Un coup d’œil à la structure des entreprises participantes montre que la branche automobile est fortement marquée par les petites entreprises. 73 % des entreprises emploient jusqu’à 20 collaborateurs, tandis que seulement 27 % emploient plus de 20 personnes.
C’est précisément dans les petites équipes que les absences individuelles peuvent avoir des répercussions rapidement perceptibles sur le quotidien de l’entreprise. Un système de gestion de la santé efficace est donc d’autant plus important.
Les chiffres relatifs aux accidents du travail (AT) présentent une situation globalement stable. La plupart des accidents du travail entraînent des absences de courte durée, allant jusqu’à trois jours. Il en résulte en moyenne environ 9 jours d’absence par entreprise et par an, ce qui correspond à environ 0,7 jour d’absence par collaborateur.
Pour la première fois, l’enquête a également porté sur l’activité professionnelle concrète et la cause de l’accident. Les réponses confirment les risques connus dans le quotidien des ateliers : plus de la moitié des accidents du travail surviennent lors d’activités manuelles, avec ou sans outils.
Les causes les plus fréquemment citées sont les glissades (30 %) ainsi que les coincements ou les écrasements (26 %). On observe également une tendance bien connue en ce qui concerne les parties du corps touchées : les doigts et les mains sont particulièrement souvent touchés. Cela s'explique d'une part par la nature même des activités exercées. D'autre part, cela montre également que l'équipement de protection individuelle n'est pas toujours porté de manière systématique.
Le nombre de jours d'absence dus aux accidents non professionnels (ANP) est nettement plus élevé. On compte en moyenne 26 jours d'absence par entreprise et par an, ce qui correspond à environ 2,05 jours d'absence par collaborateur. Les accidents non professionnels entraînent ainsi environ trois fois plus de jours d'absence que les accidents professionnels. De plus, la durée d'absence par accident est souvent plus longue.

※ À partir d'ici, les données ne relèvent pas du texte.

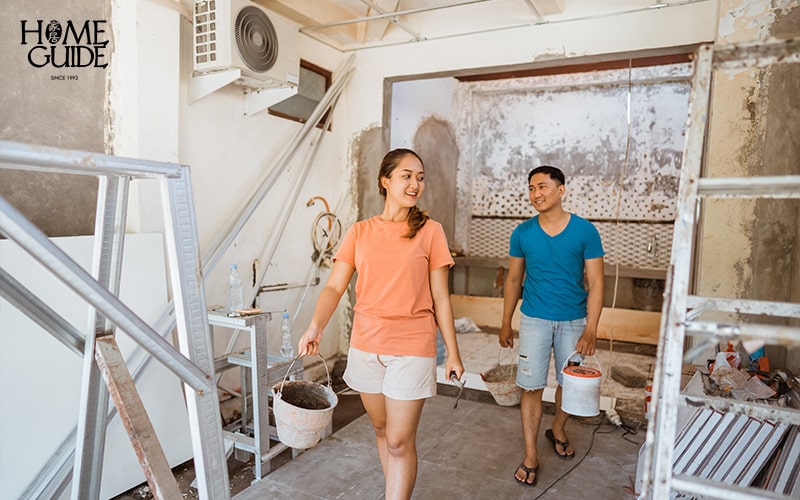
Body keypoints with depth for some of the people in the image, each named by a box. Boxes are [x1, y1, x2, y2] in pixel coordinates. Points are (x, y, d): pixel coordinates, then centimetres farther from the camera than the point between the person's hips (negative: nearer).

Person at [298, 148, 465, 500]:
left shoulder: (430, 231, -4)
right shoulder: (360, 232, 2)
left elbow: (440, 298, -2)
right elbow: (334, 286, -3)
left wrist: (452, 352, 0)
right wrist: (315, 326, -20)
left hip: (411, 348, -3)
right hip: (366, 345, 4)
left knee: (399, 442, 1)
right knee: (381, 430, 19)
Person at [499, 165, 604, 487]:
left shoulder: (585, 231, -9)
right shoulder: (522, 233, -4)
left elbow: (595, 283, -7)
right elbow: (513, 279, 5)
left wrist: (590, 330, -14)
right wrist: (506, 324, 6)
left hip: (574, 321, 0)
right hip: (535, 319, 0)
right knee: (532, 387, 1)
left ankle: (558, 430, 43)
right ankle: (530, 455, 16)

Bon nombre de ces blessures touchent l'appareil locomoteur et sont souvent liées à des activités de loisirs, notamment sportives.
L'exploitation de la durée des arrêts maladie montre que la grande majorité des absences sont de courte durée : 66 % des cas de maladie entraînent des absences de trois jours au maximum. 20 % supplémentaires durent entre quatre et vingt jours. Les absences pour cause de maladie de plus de 20 jours ne représentent qu'une part relativement faible, soit 14 %. Dans l'ensemble, cela montre que la plupart des absences pour cause de maladie restent de courte durée et que les absences prolongées sont nettement plus rares.
Ces résultats s’appuient sur les données fournies par les entreprises affiliées à la SAD et non sur des statistiques officielles. Ils donnent néanmoins une image claire de la situation dans le secteur. Si les mesures existantes en matière de sécurité au travail portent leurs fruits, c’est dans le domaine des accidents non professionnels et des absences pour cause de maladie que le potentiel d’amélioration est le plus important – c’est-à-dire dans des domaines sur lesquels l’entreprise n’a qu’une influence indirecte.
L’expérience montre que ce sont surtout les mesures de sensibilisation, les offres de prévention ainsi qu’un climat de travail sain et positif qui peuvent contribuer à réduire les jours d’absence à long terme.